[WHAT YOU SHOULD DO] Give only the number of lines in the items below that contain the string "lower".

Rows from a dataset
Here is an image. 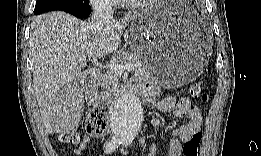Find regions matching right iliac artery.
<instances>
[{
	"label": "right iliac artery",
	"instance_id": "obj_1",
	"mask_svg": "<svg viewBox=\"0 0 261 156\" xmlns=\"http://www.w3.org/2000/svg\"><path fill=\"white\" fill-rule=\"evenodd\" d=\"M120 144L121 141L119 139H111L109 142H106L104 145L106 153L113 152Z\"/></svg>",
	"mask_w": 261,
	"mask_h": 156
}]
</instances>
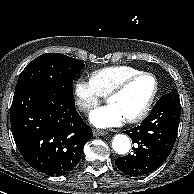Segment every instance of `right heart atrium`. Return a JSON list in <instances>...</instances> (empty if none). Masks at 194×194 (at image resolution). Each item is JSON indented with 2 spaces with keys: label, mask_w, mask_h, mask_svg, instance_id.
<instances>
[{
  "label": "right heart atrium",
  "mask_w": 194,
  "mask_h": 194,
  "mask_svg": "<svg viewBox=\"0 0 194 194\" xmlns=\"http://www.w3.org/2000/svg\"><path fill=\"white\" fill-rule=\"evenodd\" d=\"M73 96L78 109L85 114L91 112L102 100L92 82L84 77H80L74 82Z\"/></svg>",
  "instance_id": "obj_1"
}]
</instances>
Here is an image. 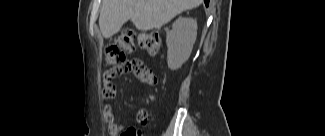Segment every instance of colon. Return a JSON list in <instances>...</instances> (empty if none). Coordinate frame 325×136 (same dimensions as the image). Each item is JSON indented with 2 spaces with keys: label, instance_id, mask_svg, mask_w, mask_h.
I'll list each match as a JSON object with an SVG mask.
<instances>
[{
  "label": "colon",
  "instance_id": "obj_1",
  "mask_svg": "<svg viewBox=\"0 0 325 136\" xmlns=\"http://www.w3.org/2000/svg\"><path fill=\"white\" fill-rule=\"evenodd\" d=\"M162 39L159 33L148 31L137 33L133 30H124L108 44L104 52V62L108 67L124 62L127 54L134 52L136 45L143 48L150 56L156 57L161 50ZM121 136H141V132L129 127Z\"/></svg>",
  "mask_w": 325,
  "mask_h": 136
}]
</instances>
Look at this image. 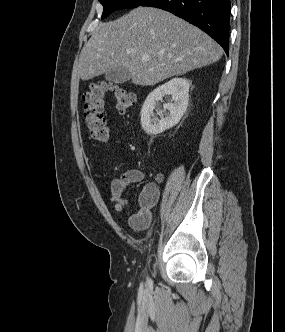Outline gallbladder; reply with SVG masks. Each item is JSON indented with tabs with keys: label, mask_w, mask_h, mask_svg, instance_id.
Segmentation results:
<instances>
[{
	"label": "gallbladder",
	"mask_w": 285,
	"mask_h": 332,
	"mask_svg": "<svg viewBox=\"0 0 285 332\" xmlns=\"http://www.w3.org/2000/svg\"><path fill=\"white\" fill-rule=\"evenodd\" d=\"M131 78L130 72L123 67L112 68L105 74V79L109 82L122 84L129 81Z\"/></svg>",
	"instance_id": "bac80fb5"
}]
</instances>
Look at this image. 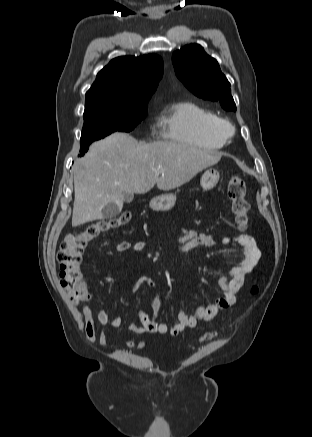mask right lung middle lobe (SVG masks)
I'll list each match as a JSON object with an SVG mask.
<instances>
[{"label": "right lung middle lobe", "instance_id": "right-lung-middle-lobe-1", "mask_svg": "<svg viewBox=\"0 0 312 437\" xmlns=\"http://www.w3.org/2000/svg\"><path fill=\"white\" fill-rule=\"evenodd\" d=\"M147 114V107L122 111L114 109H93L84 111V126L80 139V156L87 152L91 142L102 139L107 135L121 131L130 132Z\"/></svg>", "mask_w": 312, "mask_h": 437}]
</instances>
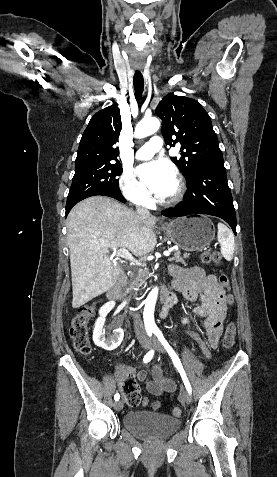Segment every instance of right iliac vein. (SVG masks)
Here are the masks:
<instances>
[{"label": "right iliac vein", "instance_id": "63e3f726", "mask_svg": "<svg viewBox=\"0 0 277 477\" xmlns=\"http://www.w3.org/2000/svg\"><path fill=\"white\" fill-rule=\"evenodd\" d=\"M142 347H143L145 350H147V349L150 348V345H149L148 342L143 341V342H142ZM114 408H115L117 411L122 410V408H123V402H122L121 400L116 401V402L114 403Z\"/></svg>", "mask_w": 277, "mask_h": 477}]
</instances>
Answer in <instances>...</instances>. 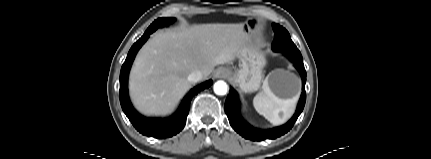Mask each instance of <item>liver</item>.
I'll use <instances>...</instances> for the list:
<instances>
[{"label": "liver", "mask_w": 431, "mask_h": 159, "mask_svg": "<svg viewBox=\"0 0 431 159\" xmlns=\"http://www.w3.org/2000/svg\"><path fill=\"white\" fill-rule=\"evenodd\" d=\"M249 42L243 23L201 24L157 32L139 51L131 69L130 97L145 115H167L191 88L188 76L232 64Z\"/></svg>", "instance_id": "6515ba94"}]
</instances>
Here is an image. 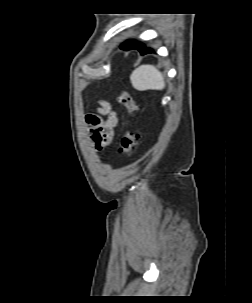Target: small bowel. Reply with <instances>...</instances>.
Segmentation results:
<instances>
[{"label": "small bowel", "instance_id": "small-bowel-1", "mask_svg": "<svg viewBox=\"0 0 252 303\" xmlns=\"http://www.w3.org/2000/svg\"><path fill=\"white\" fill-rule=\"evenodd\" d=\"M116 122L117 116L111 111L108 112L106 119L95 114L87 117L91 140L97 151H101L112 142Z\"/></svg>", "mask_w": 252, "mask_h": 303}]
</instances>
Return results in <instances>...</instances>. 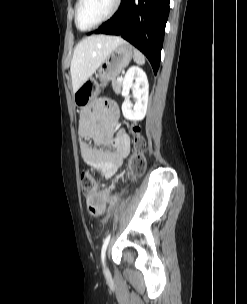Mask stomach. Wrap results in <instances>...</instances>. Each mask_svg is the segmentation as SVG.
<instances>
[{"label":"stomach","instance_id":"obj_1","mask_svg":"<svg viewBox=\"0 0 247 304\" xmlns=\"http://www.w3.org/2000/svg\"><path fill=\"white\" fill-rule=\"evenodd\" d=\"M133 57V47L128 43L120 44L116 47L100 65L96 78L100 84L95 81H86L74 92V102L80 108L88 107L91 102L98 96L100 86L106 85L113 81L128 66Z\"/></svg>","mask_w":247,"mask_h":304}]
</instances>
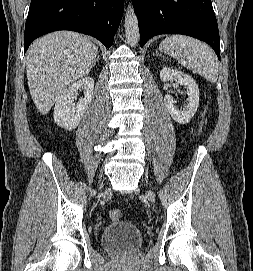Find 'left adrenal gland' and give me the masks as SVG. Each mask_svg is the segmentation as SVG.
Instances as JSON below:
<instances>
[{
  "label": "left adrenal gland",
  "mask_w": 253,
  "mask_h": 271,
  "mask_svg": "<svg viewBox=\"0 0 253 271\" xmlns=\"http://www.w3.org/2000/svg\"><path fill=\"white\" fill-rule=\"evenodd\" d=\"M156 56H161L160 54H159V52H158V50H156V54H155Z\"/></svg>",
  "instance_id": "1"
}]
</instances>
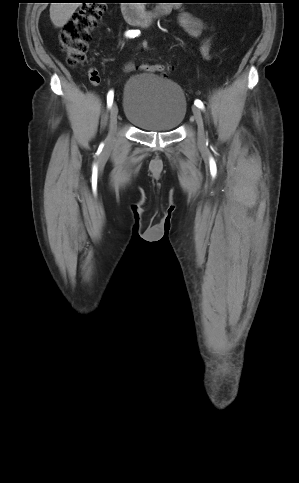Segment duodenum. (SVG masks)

--

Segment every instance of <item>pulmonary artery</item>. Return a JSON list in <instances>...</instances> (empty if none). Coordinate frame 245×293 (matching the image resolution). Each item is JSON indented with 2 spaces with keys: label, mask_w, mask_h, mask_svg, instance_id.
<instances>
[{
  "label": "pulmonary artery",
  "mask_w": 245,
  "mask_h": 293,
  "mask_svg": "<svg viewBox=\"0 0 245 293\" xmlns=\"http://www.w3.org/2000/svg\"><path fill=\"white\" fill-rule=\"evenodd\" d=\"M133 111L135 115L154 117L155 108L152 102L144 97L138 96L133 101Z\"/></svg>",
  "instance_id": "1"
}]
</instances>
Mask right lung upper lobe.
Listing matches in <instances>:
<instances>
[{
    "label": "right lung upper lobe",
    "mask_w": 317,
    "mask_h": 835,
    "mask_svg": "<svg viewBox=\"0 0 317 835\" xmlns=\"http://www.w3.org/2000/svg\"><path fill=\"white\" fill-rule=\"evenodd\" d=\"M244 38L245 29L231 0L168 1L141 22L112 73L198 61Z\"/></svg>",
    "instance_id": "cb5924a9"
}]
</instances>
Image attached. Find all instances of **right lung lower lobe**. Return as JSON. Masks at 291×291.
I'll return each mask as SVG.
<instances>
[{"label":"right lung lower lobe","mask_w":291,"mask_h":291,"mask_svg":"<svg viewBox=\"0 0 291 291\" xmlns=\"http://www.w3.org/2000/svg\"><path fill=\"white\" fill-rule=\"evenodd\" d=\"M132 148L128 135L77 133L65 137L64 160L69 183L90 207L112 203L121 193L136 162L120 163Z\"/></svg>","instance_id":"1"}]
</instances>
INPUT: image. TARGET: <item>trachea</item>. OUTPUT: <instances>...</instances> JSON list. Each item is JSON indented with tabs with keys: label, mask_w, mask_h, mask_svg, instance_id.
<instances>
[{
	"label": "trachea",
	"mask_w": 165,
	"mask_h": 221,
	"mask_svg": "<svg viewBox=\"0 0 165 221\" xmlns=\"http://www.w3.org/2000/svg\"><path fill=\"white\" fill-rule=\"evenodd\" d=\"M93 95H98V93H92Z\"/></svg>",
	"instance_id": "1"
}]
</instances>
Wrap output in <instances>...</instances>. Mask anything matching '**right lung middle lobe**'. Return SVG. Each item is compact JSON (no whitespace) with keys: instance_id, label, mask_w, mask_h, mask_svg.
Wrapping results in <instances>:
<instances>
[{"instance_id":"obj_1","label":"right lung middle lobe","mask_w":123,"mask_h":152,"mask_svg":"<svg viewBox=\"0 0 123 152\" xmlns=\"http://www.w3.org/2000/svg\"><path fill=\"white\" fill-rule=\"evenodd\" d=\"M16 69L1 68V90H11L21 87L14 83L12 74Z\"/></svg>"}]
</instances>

[SOLUTION] 2